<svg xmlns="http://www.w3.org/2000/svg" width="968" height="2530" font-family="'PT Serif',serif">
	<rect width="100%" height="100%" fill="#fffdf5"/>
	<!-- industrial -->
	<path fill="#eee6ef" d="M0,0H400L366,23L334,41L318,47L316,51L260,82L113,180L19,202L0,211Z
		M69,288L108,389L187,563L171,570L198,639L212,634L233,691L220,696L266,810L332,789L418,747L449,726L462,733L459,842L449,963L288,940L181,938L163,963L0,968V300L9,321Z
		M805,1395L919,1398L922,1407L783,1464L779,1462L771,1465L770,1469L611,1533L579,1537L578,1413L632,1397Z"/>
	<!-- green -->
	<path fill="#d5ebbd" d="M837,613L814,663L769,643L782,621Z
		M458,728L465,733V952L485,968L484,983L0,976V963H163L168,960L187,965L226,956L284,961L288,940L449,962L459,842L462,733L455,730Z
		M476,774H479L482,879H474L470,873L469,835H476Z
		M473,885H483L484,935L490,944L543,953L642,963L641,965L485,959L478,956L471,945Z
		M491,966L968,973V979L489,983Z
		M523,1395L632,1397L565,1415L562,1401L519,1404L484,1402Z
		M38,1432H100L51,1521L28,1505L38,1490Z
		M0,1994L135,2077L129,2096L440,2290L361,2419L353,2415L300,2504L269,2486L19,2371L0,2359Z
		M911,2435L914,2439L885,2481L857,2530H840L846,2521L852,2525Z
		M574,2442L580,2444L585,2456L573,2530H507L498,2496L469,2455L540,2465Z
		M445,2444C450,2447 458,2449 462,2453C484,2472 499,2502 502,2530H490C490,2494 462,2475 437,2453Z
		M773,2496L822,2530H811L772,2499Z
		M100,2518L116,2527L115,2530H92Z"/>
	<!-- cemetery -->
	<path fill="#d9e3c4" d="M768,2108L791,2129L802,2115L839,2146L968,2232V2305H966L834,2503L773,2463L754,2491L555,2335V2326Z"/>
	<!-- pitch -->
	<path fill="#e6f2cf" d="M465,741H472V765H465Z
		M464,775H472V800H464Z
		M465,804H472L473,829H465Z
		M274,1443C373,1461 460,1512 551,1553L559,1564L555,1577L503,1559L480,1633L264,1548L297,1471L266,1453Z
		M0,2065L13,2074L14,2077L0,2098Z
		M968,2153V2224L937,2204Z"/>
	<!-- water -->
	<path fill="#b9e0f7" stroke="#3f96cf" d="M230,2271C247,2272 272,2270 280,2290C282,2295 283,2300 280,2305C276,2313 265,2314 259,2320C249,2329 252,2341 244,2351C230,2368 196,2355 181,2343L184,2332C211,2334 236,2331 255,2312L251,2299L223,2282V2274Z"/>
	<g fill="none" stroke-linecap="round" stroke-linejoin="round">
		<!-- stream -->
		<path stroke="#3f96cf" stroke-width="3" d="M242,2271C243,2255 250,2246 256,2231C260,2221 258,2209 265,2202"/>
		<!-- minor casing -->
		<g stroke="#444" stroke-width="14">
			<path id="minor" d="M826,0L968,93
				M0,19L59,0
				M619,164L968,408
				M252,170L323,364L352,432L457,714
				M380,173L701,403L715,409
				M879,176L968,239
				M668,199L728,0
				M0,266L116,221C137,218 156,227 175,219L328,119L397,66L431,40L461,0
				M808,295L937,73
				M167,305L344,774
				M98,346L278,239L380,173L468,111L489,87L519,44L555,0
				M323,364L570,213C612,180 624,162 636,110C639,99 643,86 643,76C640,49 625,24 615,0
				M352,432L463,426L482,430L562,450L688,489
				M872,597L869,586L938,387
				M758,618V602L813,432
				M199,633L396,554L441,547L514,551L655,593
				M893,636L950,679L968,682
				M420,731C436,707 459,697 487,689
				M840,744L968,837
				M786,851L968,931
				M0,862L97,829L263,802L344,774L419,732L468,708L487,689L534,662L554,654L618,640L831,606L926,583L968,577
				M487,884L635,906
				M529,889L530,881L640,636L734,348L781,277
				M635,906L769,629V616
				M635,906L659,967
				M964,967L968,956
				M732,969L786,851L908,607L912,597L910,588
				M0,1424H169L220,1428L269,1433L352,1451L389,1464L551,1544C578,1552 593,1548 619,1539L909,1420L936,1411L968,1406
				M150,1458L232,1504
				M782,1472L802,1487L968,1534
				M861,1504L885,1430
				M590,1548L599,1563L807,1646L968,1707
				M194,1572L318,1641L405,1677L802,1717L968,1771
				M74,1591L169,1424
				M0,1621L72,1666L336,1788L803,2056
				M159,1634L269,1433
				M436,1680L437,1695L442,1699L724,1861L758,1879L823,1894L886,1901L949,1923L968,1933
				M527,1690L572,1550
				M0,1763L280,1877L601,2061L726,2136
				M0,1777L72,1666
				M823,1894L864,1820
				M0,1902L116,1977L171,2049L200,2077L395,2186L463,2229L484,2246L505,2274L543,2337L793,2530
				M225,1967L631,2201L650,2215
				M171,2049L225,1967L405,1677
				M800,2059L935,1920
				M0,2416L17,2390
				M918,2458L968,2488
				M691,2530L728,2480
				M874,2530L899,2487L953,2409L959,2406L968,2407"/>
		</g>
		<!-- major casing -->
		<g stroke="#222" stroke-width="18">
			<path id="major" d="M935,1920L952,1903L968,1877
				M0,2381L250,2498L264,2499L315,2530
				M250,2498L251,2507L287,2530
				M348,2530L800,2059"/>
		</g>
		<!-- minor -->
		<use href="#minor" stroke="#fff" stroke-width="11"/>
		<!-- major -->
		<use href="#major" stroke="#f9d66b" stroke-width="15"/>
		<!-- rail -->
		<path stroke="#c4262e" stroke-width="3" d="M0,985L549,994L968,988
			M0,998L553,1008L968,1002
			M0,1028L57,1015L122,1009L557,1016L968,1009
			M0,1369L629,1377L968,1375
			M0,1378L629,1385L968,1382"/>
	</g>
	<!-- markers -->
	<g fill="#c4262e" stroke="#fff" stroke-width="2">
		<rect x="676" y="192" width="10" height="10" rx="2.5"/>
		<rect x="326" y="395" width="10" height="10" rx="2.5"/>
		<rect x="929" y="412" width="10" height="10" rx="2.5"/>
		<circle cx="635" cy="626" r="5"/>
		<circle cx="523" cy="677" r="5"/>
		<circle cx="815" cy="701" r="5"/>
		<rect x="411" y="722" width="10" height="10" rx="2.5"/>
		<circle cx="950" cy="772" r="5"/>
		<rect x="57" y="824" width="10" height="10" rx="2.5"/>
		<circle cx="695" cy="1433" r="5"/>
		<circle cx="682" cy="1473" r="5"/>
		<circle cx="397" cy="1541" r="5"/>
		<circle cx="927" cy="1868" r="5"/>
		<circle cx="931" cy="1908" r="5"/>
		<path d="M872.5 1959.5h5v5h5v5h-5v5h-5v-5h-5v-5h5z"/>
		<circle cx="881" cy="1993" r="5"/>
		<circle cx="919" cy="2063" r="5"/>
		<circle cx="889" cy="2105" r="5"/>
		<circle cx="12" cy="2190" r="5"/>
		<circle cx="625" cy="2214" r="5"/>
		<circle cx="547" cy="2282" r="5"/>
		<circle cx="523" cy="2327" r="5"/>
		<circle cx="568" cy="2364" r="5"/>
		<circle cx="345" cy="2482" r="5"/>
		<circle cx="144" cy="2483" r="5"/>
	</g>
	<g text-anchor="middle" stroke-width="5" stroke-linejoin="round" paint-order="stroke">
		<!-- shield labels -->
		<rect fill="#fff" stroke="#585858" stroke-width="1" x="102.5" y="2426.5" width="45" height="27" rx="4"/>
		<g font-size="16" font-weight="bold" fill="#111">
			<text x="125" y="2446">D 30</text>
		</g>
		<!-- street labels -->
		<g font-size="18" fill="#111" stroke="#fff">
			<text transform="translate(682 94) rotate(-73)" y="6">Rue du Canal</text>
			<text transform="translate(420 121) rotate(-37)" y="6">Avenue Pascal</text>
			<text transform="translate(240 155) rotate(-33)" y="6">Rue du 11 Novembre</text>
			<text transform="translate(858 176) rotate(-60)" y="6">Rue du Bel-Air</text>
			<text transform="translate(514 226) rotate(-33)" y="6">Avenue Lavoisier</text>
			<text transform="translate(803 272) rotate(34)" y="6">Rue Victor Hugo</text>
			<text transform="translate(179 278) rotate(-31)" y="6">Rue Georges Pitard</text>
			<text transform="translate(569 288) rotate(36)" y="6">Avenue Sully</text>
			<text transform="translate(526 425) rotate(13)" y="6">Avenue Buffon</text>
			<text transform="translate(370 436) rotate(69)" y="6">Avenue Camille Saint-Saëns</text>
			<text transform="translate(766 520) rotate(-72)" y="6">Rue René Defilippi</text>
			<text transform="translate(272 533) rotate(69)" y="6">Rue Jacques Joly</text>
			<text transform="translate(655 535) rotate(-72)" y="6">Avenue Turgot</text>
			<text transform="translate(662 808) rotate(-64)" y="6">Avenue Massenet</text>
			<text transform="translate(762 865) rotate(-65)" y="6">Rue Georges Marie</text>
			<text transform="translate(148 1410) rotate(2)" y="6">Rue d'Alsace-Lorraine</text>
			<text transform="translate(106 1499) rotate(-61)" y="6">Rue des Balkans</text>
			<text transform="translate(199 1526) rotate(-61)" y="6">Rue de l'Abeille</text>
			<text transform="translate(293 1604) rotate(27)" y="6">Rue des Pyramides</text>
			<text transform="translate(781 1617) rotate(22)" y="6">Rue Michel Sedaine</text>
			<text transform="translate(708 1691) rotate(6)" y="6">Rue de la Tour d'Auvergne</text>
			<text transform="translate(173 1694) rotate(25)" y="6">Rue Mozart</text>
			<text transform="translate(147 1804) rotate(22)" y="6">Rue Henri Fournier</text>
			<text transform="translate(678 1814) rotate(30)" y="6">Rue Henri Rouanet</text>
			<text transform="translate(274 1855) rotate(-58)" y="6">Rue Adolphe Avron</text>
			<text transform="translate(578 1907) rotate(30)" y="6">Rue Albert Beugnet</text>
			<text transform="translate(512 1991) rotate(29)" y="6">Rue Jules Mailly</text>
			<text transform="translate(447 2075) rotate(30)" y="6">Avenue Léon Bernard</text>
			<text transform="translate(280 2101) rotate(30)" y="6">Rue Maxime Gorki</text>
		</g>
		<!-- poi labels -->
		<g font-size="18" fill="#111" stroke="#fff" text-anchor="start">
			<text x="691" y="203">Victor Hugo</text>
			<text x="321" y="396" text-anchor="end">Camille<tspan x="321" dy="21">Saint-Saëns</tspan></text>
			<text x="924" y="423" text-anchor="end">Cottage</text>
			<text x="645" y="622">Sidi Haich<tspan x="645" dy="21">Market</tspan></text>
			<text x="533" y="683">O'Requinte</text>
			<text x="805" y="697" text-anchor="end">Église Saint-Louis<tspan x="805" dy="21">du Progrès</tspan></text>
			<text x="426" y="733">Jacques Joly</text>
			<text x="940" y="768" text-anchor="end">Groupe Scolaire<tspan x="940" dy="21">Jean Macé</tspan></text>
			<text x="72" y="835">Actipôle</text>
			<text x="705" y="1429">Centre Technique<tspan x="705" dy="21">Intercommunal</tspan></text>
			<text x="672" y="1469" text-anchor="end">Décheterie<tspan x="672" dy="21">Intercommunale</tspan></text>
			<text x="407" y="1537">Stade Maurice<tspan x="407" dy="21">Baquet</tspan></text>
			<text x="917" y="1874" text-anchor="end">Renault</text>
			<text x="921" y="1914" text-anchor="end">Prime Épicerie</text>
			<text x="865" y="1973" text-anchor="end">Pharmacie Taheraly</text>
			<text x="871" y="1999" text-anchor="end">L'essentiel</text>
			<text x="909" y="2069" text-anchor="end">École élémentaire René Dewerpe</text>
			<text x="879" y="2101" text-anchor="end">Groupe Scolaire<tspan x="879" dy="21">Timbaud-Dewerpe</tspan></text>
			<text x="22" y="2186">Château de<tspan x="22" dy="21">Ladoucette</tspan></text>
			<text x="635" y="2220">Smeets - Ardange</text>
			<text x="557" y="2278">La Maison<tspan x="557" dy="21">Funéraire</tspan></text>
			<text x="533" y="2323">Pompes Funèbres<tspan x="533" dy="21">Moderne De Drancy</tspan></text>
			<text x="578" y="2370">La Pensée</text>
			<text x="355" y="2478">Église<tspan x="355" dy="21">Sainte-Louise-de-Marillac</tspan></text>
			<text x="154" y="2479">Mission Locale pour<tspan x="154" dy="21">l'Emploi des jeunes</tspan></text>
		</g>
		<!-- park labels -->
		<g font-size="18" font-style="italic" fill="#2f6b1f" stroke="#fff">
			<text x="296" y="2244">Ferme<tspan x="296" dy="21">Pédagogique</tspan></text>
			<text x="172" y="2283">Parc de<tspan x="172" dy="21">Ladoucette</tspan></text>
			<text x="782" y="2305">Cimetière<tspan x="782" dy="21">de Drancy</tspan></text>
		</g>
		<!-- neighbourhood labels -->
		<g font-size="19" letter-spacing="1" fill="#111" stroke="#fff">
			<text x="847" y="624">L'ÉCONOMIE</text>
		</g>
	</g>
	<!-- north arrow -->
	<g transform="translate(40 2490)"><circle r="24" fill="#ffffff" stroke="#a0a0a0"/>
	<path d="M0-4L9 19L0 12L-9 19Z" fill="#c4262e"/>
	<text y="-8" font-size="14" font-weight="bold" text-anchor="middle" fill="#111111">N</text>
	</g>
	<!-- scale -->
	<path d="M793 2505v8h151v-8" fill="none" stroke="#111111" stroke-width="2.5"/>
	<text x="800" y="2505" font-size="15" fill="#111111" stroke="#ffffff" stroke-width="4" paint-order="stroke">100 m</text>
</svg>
◆ ◆ ◆ ◆ ◆ ◆ ◆
> _YOUR TASK_
Copy each line of the entries in which the string "none" is found.

> _RESPONSE TO THE TASK_
	<g fill="none" stroke-linecap="round" stroke-linejoin="round">
	<path d="M793 2505v8h151v-8" fill="none" stroke="#111111" stroke-width="2.5"/>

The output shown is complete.